The German government announced on December 6th that it will accept an additional 5,000 Syrian refugees in the country, bringing the total number as part of the current Humanitarian Assistance Program to 10,000.
This program stipulates that Syrian refugees are to be granted temporary asylum for two years, at which time they may apply for an extension if the crisis in Syria is still ongoing. While in Germany they will have access to healthcare, education, and have access to the labor market.
Upon arrival the Syrians are taken to a transit camp such as the one in Friedland near Göttingen, where they will stay for about two weeks and take courses in basic German language, customs, plus the health and education systems. After their time in the transit camp the refugees will move to various locations throughout the country.
The first group of highly vulnerable Syrian refugees – identified as such based on surviving torture among other circumstances – arrived in the country last September with the help of the United Nations, numbering 107. This was the UN’s first resettlement of Syrian refugees. The UN High Commission on Refugees is aiming to resettle 12,000 Syrian refugees by the end of the year.
Australia, Canada, New Zealand, and other European countries have pledged to accept Syrian refugees in the tens or hundreds. Sweden recently announced any Syrian seeking asylum would be accepted. Earlier statements by US State Department officials in August indicated it would accept 2,000 Syrian refugees, and as of October 8th of this year the actual number accepted had reached approximately 90, in addition to a reported $1.3 billion spent on emergency relief aid.
Syria’s neighbors have accepted over a million displaced Syrian refugees in the past six months.
The German Interior Ministry estimates that around 24,000 Syrian refugees have entered the country independently since the conflict began, and as the situation in Syria continues to look grim the flow of refugees will certainly not decrease.
Grim Situation in Syria Threatens Upcoming Peace Talks
As the conflict in Syria approaches the three-year mark this March, unless peace negotiations scheduled to take place in Geneva starting January 22nd are successful the situation will likely become worse.

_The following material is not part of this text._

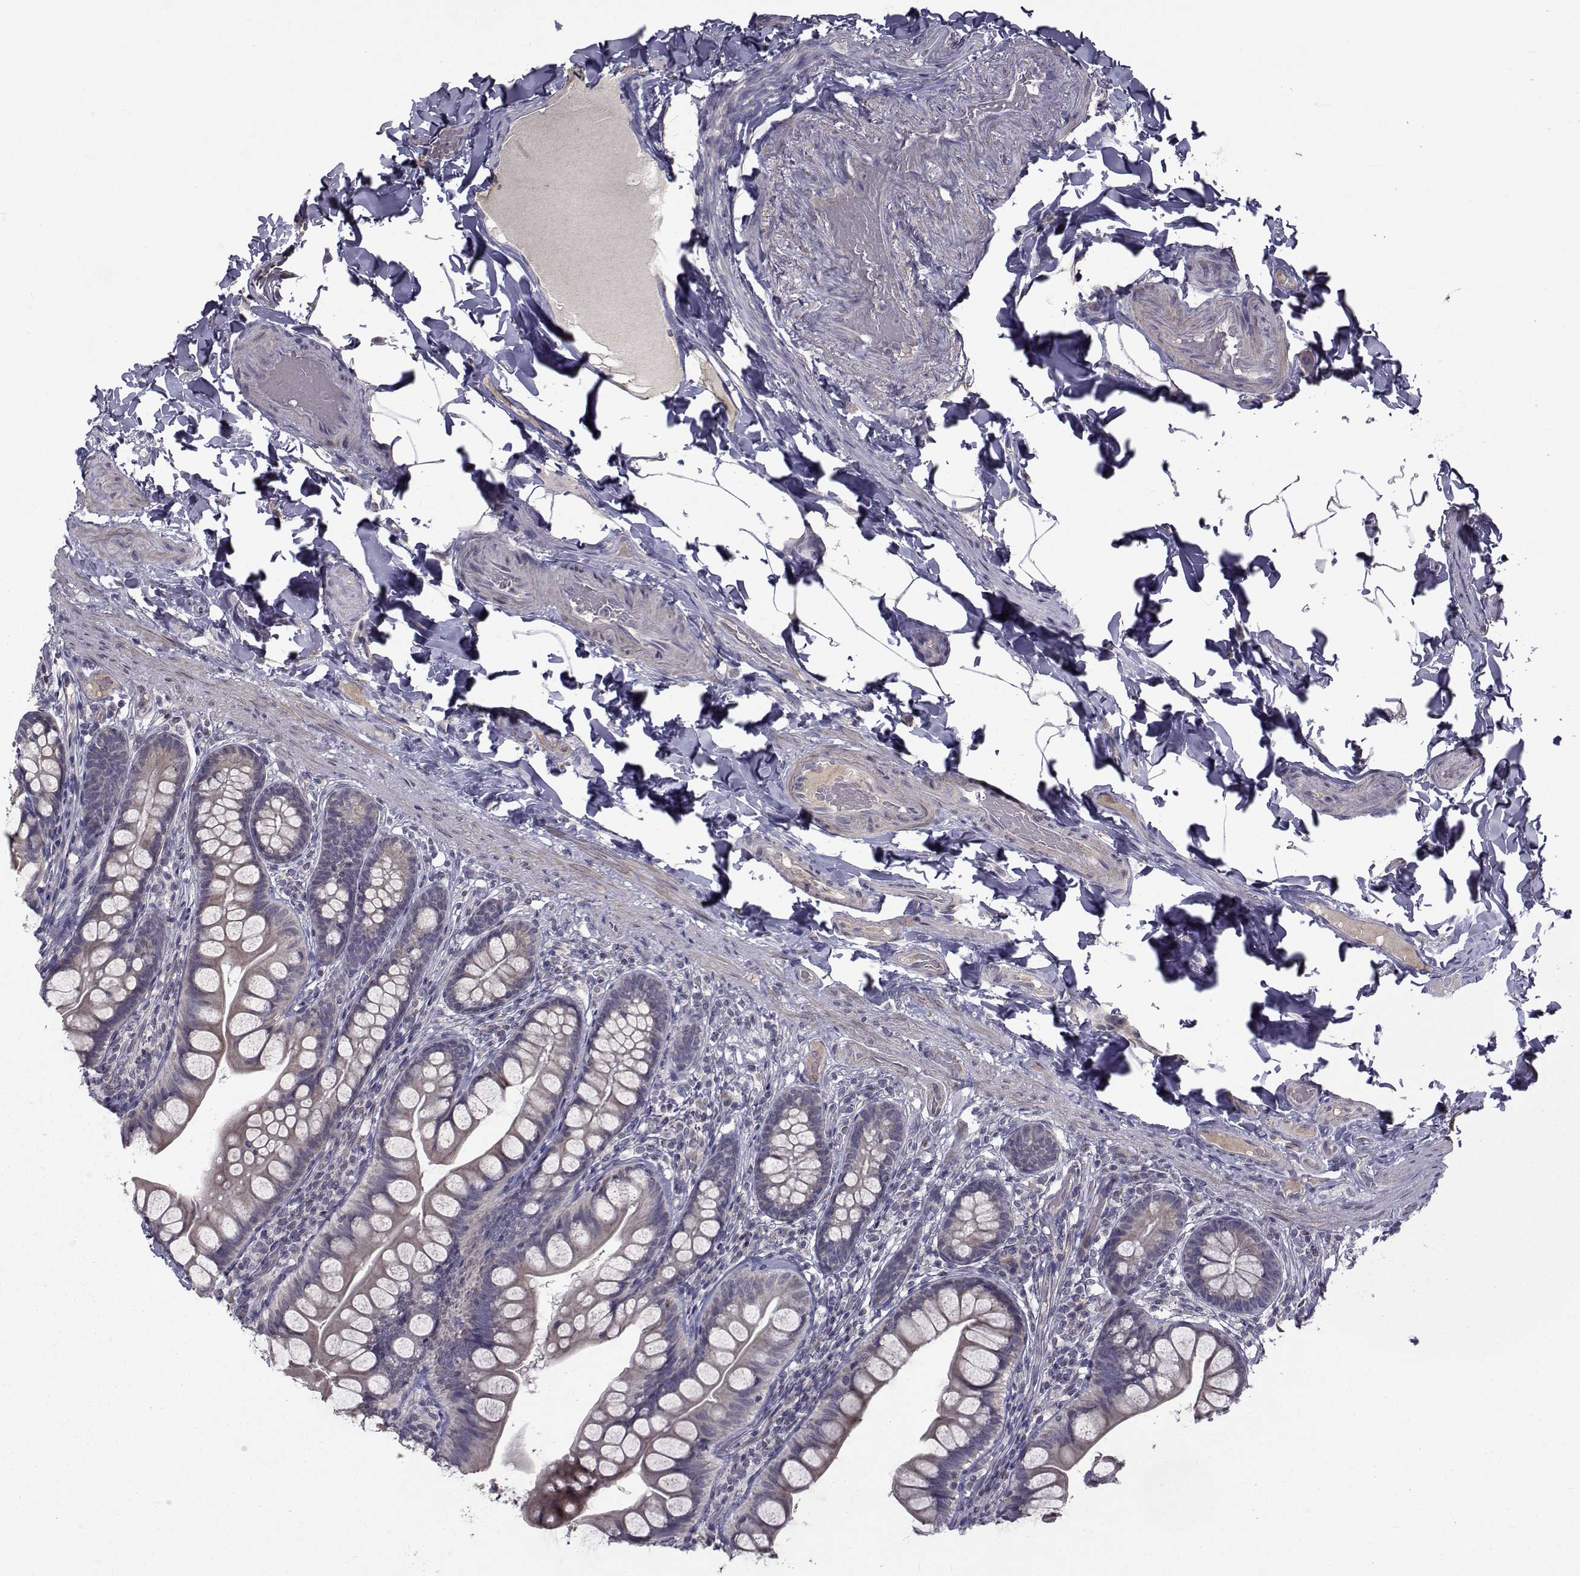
{"staining": {"intensity": "weak", "quantity": "25%-75%", "location": "cytoplasmic/membranous"}, "tissue": "small intestine", "cell_type": "Glandular cells", "image_type": "normal", "snomed": [{"axis": "morphology", "description": "Normal tissue, NOS"}, {"axis": "topography", "description": "Small intestine"}], "caption": "Immunohistochemistry of benign human small intestine reveals low levels of weak cytoplasmic/membranous expression in about 25%-75% of glandular cells. The protein of interest is shown in brown color, while the nuclei are stained blue.", "gene": "FDXR", "patient": {"sex": "male", "age": 70}}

There is already talk among different rebel groups regarding the civil war that will follow the toppling of Assad, as different factions battle each other for territory and influence.
Termed the Geneva II summit, representatives will include delegations from the Assad government, rebel groups, the US, Russia, France, Britain, Germany, Turkey, Lebanon, Jordan, Iraq, China, the UN, and the EU.
There is still a question if representatives of the Iranian government, who are heavy supporters of Assad, will be invited over opposition from some Western countries such as the US and Britain because the Iranian government has not acknowledged the framework from the first Geneva summit held last year at the end of June. However many are skeptical this opposition will be maintained in light of the fact that Iranian participation in a deal is crucial, and Tehran has expressed a willingness to attend should it be invited.
Currently the primary armed groups on the ground in Syria include the Islamic State in Iraq and al-Sham (al-Sham being the classical Arabic name for Syria), Jabhat al-Nusra (The Support Front for the People of the Levant) also known as the al-Nusra Front, the Free Syrian Army, and of course Bashar al-Assad’s government forces.
To date the Syrian conflict has left over seven million Syrians displaced and over 100,000 killed.